==== PASSAGE FOR REVIEW
But Danielle Acker Susanj, an attorney for the Fairness Center, sees “a straightforward error” at work at the district court level that Wilkofsky is seeking to reverse on appeal. In contrast to some other states, she explained, Pennsylvania has a very “broad definition” of who qualifies as a public employer under the state’s Public Employee Relations Act (PERA).

Although the Allentown Symphony and the Federation of Musicians were established as private organizations, she told me they operate in a public capacity when engaging in collective bargaining under state law. It is this activity that brings the Janus ruling into play. 

“When Pennsylvania passed a law saying whoever collectively bargains for a public employee is a public employer, the state meant what it said,” Acker Susanj observed. “When the symphony chose to bargain as a public employer, they accepted the duties that come along with this privilege. One of those duties is protecting public employees’ constitutional rights.”

That the defendants can be seen as traditionally private entities is irrelevant to Wilkofsky’s litigation, Acker Susanj said, since the case is focused on what occurs during collective bargaining.

“The issue is the provision of the union’s collective bargaining that requires Glen and others to be union members or to be fired, and in fact, the symphony is threatening to fire him,” Acker Susanj said. “Even if the symphony is a private organization outside of this process, it does not matter in this case. They’re not really disputing the fact that they are public employers under state law, but they are saying that somehow they are not constitutionally responsible.”

The Fairness Center filed a new brief in the case this past January, dissecting the lower court ruling while further analyzing those provisions of state law that make the Janus ruling applicable.

Although the defendants have seized upon the concept of federalism as part of their effort to have the case dismissed, the Fairness Center finds that this argument works to their client’s advantage.

“Pennsylvania already has a broader array of public employees than some other states, even beyond the public employee statutory definition at issue in this appeal,” the Fairness Center brief says. “For instance, many states do not have public employees involved in the sale of alcohol. Pennsylvania does. Just because those employees would be private in another state does not prevent their being public employees in Pennsylvania.”
========
◆ EXERCISES TO COMPLETE ◆
1. Do these statements agree with the passage on the Allentown Symphony case? Answer yes or no for each, quoting the words of the passage that decide it.
(a) Pennsylvania defines who counts as a public employer more narrowly than some other states.
(b) The Fairness Center filed a new brief in the case in January.
(c) The symphony is threatening to fire Glen Wilkofsky.
2. Summarize the passage on the Allentown Symphony case in two sentences.
3. In the passage on the Allentown Symphony case, what example does the Fairness Center brief give of public employees that Pennsylvania has but many states do not?
The listing that follows has no connection to the passage on the Allentown Symphony case.
==== DATA FOR ANALYSIS
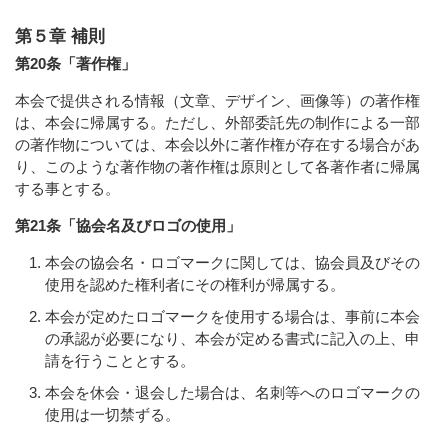
第５章 補則
第20条「著作権」
本会で提供される情報（文章、デザイン、画像等）の著作権
は、本会に帰属する。ただし、外部委託先の制作による一部
の著作物については、本会以外に著作権が存在する場合があ
り、このような著作物の著作権は原則として各著作者に帰属
する事とする。
第21条「協会名及びロゴの使用」
本会の協会名・ロゴマークに関しては、協会員及びその
使用を認めた権利者にその権利が帰属する。
本会が定めたロゴマークを使用する場合は、事前に本会
の承認が必要になり、本会が定める書式に記入の上、申
請を行うこととする。
本会を休会・退会した場合は、名刺等へのロゴマークの
使用は一切禁ずる。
========
◆ ANSWERS PROVIDED ◆
1.
(a) No: "Pennsylvania has a very “broad definition” of who qualifies as a public employer"
(b) Yes: "The Fairness Center filed a new brief in the case this past January"
(c) Yes: "the symphony is threatening to fire him"

2. Fairness Center attorney Danielle Acker Susanj argues that, because Pennsylvania broadly defines a public employer under its Public Employee Relations Act, the symphony and the Federation of Musicians act as public employers when they engage in collective bargaining, which brings the Janus ruling into play. She says it does not matter that they are private organizations, since the case concerns a bargaining provision requiring Wilkofsky and others to be union members or be fired, and the Fairness Center's new brief contends that the defendants' federalism argument actually helps its client.

3. Public employees involved in the sale of alcohol.